Polyphenols, chocolates and apples: How to eat your heart healthy!
Dr Priscilla Day-Walsh
Chocolates or flowers for birthdays, Valentine's Day and all other joyous occasions? How about an apple?! Even in ancient times, apples were considered gifts from the gods and a sign of affection. For the Aztecs, on the other hand, chocolate was more valuable than gold. They used it as currency as well as a festive food at religious ceremonies and weddings and as a reward for warriors after they returned from battle.
Today, chocolate is eaten on very many occasions, whether in mourning, to celebrate something or just because. The fact is that not only do we love apples and chocolates, but so do our gut microbes. With both, we save ourselves a trip to the doctor!
However, the Kroon group at the Quadram Institute is not only concerned with antiquity and the Aztecs, but with the physiological effects of these two foods. And: apples and chocolate can heal broken hearts!
The Quadram Institute's research helps to explain which substances in chocolate and apples are so important for our health: Bioactive compounds such as polyphenols in apples and chocolate have been shown to play a key role in maintaining healthy physiological homeostasis. Polyphenols are naturally occurring bioactive compounds, including anthocyanins and proanthocyanidins, which are also found in berries, vegetables and nuts, as well as in black rice and wine.
Epidemiological studies have shown that individuals who consume a polyphenol-rich diet have a lower risk of developing cardiovascular disease and its associated comorbidities. Cardiovascular disease has become an epidemic with a huge socio-economic burden worldwide. This has become even more evident with the emergence of COVID-19 infection: When severe symptoms were triggered by the coronavirus, people with cardiovascular disease were more clearly at risk.
What happens with cardiovascular diseases?
In healthy humans, lipids are removed from the body to the liver by an apoprotein (ApoA-I) that is on the "good" HDL cholesterol. There, lipids such as cholesterol are converted into bile acids and transported to the intestine for further metabolism by the intestinal microbiota and then excreted from the intestine.

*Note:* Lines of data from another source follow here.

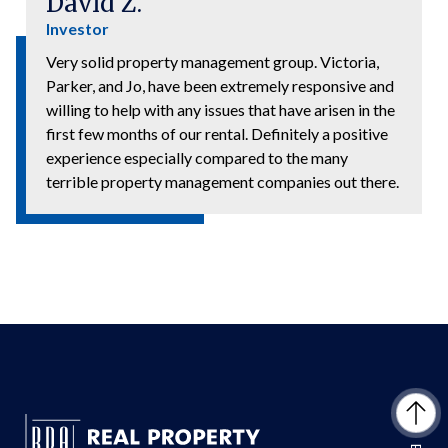
David Z.
Investor
Very solid property management group. Victoria,
Parker, and Jo, have been extremely responsive and
willing to help with any issues that have arisen in the
first few months of our rental. Definitely a positive
experience especially compared to the many
terrible property management companies out there.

Cardiovascular diseases are triggered by the accumulation of oxidised low-density lipoprotein cholesterol the "bad" cholesterol LDL in immune cells. These so-called macrophages, accumulate in blood vessels. This leads to inflammation and a plaque called an atheroma forms. This can become unstable and rupture after some time. These components can block narrow vessels. Blood flow is obstructed and heart failure or stroke can result.
Polyphenols can help!
Research by the Quadram Institute has shown that polyphenols can lower bad LDL-c levels and increase good HDL-c levels. This improves the ability to remove lipid-laden macrophages from the blood vessels; in other words, to "clean" them. In addition, polyphenols target and reduce cellular signalling pathways involved in inflammation. They can also regulate blood pressure.
It should be noted that polyphenols can be most effective when consumed as a whole food rather than as isolated compounds.
To understand the protective effect of polyphenols, we have also become "microbe hunters": The substances we ingest when eating polyphenol-rich foods are detected in the blood at very low levels, suggesting that they are metabolised by microbes in the gut and that the beneficial effects we receive are due to microbial metabolites. Quadram's work also aims to characterise the microbiota responsible for producing these beneficial compounds and to develop foods that promote the growth of these bacteria. This is because recent epidemiological data suggest that some microbes can not only consume nutrients essential for physiological function, but also produce toxic substances that lead to the development of cardiovascular disease.
In summary, it can be said: Polyphenols
- Taste good.
- Can improve mood and cognitive function
- They can keep you away from the hospital
Alittle tip at the end:
The darker the chocolate, the better, both apple peel and pulp are good for you!